China wants to decide what the democratic world thinks about the Communist nation. Over recent years, the Chinese Communist Party has run a massive campaign to influence public opinion and media coverage about China in democratic countries across the world. Countries like India, Australia and the US have all been affected by Beijing’s propaganda blitz. But there is one country that remains immune from China’s campaign to influence media coverage. We are talking about Japan.
Japan, which boasts of a palpable patriotic sentiment, seems unaffected by China’s propaganda blitz. In fact, you may see reports about China ‘training’ Indian journalists, or paying millions of dollars to American media firms for pushing China’s agenda. In Australia’s case, China has, of course, tried to infiltrate the country’s systems completely. But you will never hear a word about Japanese media getting trapped in malicious Chinese influence.
What explains the Japanese media’s near-total immunity from the Chinese Communist Party? It seems that the Japanese media has maintained its integrity owing to the ubiquitous sense of patriotism that pervades every sphere of life in Japan.
Japan has always had a sharp sense of nationalism and understanding of the threat posed by China. In the postwar era, however, Japanese nationalism remained highly subdued. An average Japanese was always proud of how his nation rebuilt itself after the Second World War. However, postwar Pacifism ensured that an average Japanese never expressed it in so many words.
Even if you take a look at Japanese media houses, you will never see a very expressive sense of patriotism. Nonetheless, the latent patriotism in Japan is all-pervasive and influences even its media houses.

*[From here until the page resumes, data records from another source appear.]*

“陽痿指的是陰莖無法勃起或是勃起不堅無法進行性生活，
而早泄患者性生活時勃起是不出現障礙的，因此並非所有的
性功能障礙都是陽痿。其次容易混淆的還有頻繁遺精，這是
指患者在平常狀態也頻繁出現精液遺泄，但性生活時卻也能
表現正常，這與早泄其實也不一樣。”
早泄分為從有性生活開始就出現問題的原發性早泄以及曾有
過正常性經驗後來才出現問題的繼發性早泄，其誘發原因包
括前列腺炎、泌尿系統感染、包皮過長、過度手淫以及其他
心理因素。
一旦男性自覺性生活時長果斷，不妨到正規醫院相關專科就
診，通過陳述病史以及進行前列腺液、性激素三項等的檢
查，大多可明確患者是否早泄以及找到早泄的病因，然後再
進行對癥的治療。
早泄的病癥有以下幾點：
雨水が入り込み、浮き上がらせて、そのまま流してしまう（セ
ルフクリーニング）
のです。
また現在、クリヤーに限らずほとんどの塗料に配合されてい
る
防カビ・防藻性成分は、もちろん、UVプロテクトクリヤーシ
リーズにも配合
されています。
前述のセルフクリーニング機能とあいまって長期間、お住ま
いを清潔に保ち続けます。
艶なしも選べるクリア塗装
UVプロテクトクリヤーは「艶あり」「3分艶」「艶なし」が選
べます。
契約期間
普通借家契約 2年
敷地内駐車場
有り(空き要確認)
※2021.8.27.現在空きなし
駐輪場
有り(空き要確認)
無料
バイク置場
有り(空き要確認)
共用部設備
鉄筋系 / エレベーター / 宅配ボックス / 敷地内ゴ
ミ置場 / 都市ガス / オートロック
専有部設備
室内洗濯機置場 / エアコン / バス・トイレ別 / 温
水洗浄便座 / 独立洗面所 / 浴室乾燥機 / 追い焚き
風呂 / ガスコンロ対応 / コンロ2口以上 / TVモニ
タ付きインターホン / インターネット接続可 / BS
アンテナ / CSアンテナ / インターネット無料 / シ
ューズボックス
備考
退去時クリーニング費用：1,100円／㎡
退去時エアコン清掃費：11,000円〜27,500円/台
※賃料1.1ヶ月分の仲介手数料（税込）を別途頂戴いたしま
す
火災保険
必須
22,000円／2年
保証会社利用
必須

But over the past one decade or so, Japanese nationalism has started rising all over again. The new wave of nationalism in Japan is partly attributable to former PM Shinzo Abe’s efforts to move his country away from the Pacifist era which is becoming somewhat anachronistic.
There is a new wave of nationalism in Japan. And interestingly, this new sense of Japanese nationalism is at loggerheads with Chinese belligerence. In 2012, for instance, hundreds of Japanese citizens streamed into Tokyo’s shopping district Shibuya. They protested in front of the Chinese Embassy in a rare show of Japanese patriotism.
The liberal Western media has tried to vilify the rise of Japanese nationalism, but it has been unsuccessful thus far. Nevertheless, Japanese media may have given little space to such nationalist voices but it does get influenced with the way a new narrative is shaping up.
And then the anti-China character of Abe’s ‘Japanese nationalism’ seems to have influenced Japan’s media deeply. And it continues to guide media opinion in Japan even after Abe’s retirement from active politics. Today, Japanese media is giving maximum coverage to how Tokyo is preparing itself against the Chinese military strength or for that matter how the Japanese military forces look to protect the Senkaku Islands against an intrusive Chinese PLA.
The strong sense of Japanese nationalism, whether subdued or manifest, has therefore kept Japan’s media insulated from Chinese influence. Today, China is influencing mainstream and social media in every part of the free world but Japan stands as a proud exception.